> Directions
- 1) Please set down the stretch of the health care speech from "As do so many" through "are in shock!", word for word.
- 2) Render this sentence from the health care speech in Spanish: "Americans are deeply skeptical of the Affordable Care Act."

It is clear that this President--President Obama--is trying to fix problems in his health care law by making decisions and exemptions based on favors to his political allies.

Democrats are on the run from the law they once championed. They recognize this law is sagging under its own weight. Last week there were 39 House Democrats who voted against the Obama administration by supporting the Upton bill that provides a better solution to allowing Americans to keep plans they like than what the President proposed. Even former President Bill Clinton said President Obama should keep his word when it comes to allowing Americans to keep the plans they have and like. In this Chamber, several Senate Democrats are running for the exits and looking for a legislative escape hatch of their own.

Unfortunately, the solutions proposed by this administration to fix problems in the health care law are only temporary solutions. Their solutions to problems are either temporary delays--as they did with the employer mandate and the 1-year extension of 2013 plans--or political favors to their friends and allies. Instead, this administration should agree to delay this entire law for all Americans.

Americans are deeply skeptical of the Affordable Care Act. According to last week's Gallup poll, 55 percent of Americans now disapprove of the health care law. There is a more recent poll this morning in which ABC News and the Washington Post have that number at 57 percent disapproving.

The time to act is now to ensure Americans can keep the plans they have and like. This ``fix'' won't prevent Americans from losing their coverage, facing sticker shock and premium increases, or losing their doctors. This law is fundamentally broken, and we need to start over and enact real reforms that decrease costs and improve access to care.

As do so many of us in this Chamber, I hear on a daily basis from my constituents in South Dakota about the very real impact this is having on middle-income Americans. This is an email I received last week:

My wife just received our health care insurance policy renewals for 2014 and we are in shock!

> Records
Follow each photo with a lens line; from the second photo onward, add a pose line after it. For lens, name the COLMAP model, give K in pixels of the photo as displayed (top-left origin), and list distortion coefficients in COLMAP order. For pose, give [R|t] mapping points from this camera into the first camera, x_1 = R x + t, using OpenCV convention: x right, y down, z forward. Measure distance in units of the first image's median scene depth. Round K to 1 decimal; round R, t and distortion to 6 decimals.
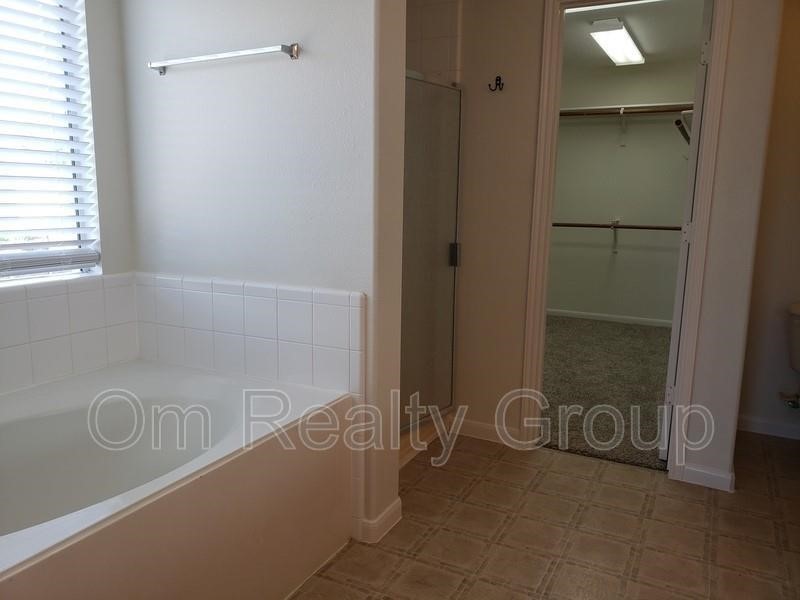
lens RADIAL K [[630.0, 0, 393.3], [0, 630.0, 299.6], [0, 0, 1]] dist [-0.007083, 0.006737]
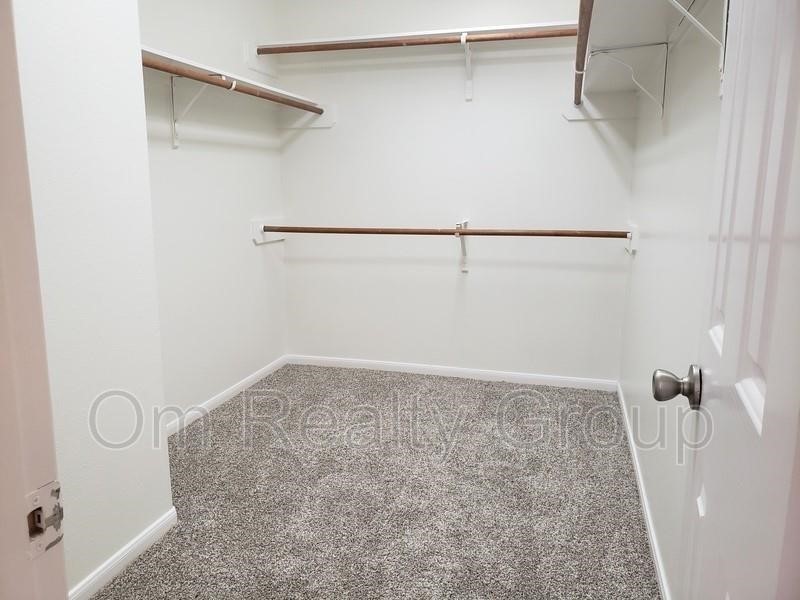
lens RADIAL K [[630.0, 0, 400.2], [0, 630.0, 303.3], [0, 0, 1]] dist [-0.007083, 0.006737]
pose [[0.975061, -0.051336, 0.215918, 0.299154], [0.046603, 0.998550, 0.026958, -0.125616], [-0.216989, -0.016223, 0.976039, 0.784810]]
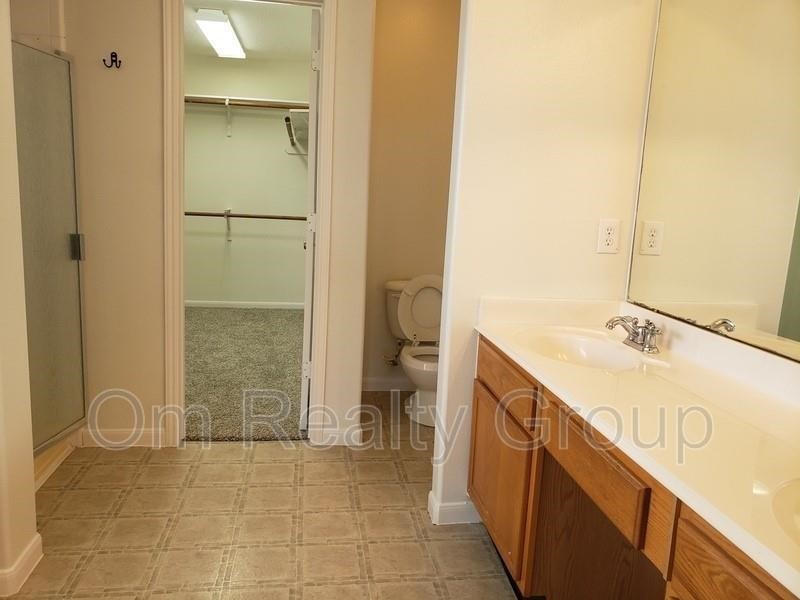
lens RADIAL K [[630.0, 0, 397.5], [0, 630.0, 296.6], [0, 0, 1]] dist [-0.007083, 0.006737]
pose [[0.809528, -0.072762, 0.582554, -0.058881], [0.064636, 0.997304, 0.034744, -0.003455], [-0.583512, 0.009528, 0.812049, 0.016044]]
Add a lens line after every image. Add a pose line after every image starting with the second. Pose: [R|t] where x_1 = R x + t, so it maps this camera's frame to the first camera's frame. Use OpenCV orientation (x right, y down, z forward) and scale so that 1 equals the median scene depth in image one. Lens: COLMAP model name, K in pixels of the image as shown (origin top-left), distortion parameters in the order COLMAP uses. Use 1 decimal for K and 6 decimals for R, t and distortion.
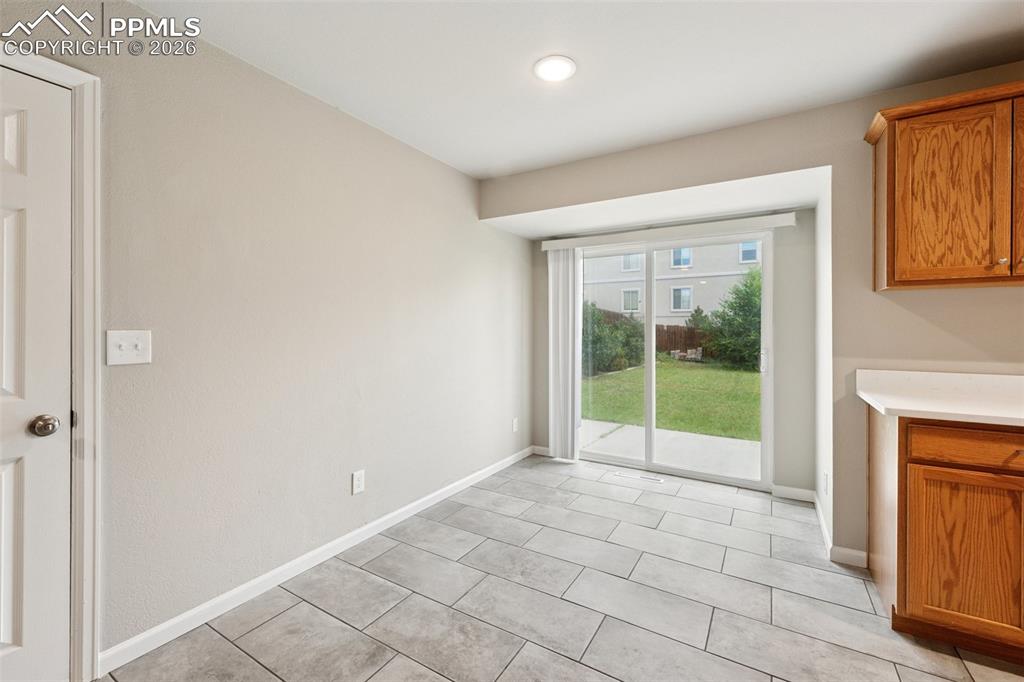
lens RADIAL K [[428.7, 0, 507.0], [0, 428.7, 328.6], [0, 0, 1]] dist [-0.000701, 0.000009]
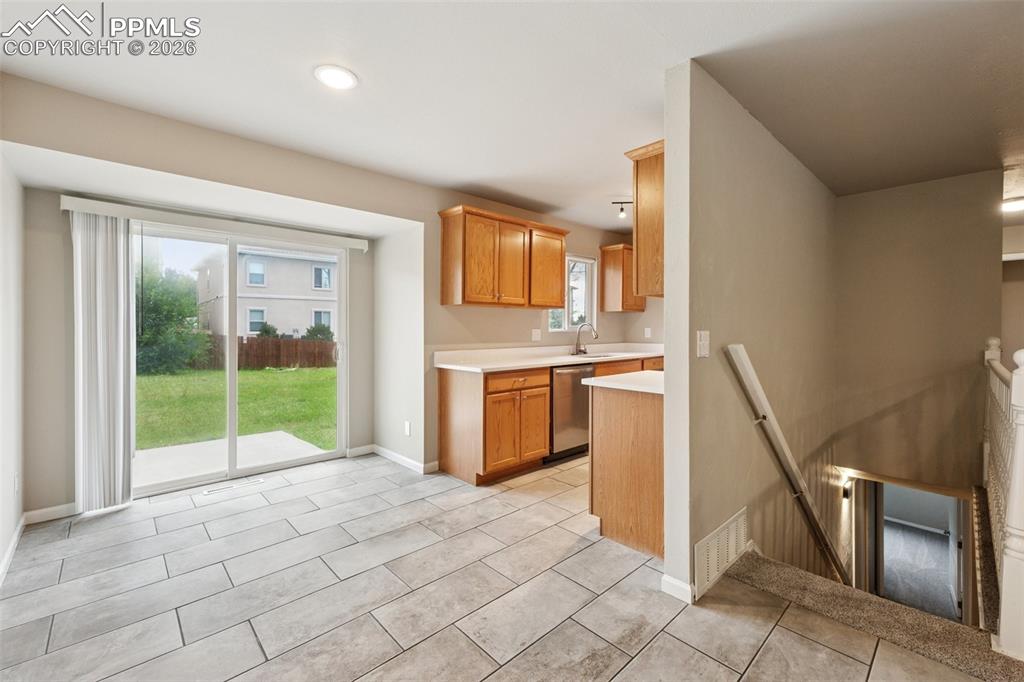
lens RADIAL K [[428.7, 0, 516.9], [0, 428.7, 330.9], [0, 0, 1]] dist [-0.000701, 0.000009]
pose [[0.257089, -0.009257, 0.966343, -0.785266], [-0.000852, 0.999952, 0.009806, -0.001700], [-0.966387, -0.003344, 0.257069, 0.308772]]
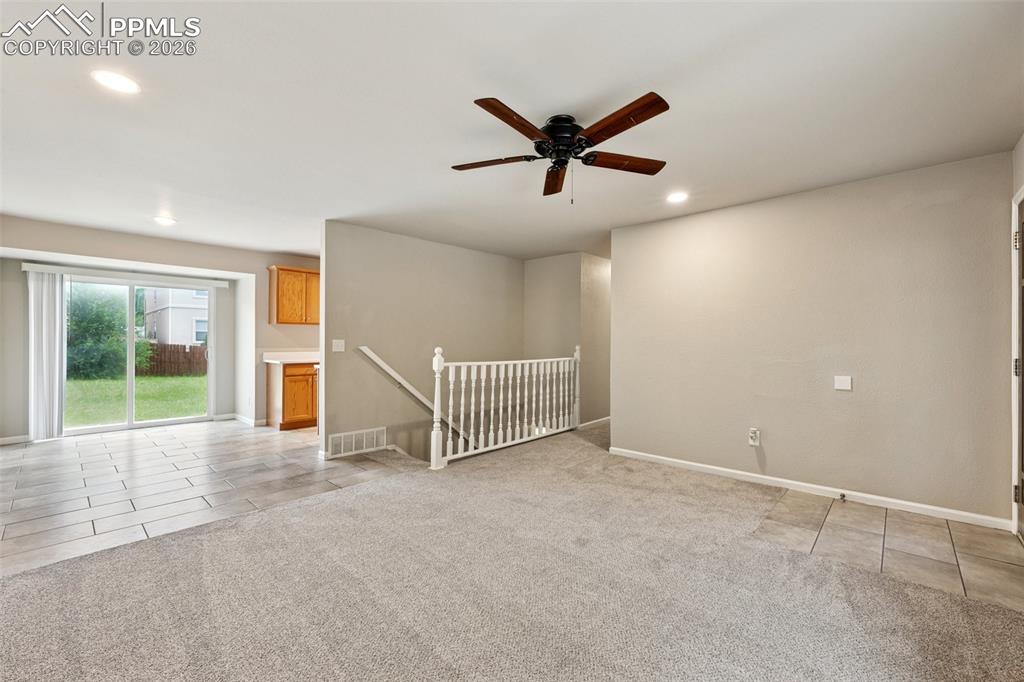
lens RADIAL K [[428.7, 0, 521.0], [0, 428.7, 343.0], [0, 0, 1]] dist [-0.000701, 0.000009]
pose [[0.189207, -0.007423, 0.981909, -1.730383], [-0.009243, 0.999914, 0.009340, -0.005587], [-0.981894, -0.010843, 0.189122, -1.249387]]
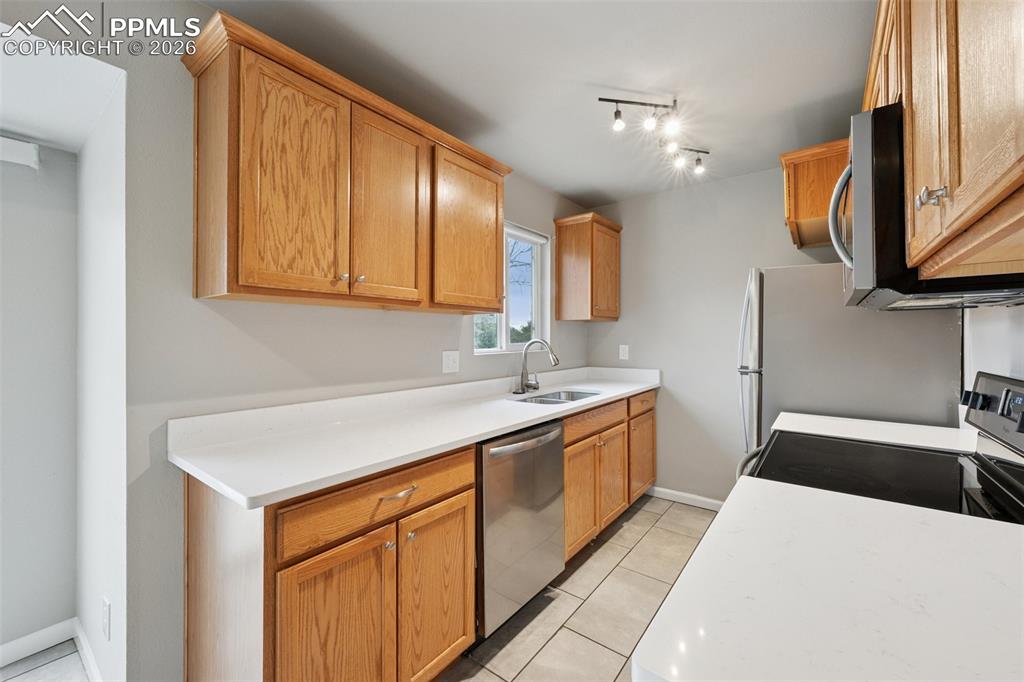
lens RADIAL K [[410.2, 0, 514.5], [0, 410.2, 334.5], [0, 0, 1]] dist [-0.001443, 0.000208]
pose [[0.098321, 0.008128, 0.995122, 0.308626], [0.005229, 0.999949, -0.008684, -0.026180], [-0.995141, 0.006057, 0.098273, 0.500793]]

> Solutions by task
- 1)
As do so many of us in this Chamber, I hear on a daily basis from my constituents in South Dakota about the very real impact this is having on middle-income Americans. This is an email I received last week:

My wife just received our health care insurance policy renewals for 2014 and we are in shock!

- 2) Los estadounidenses son profundamente escépticos respecto a la Ley de Cuidado de Salud Asequible.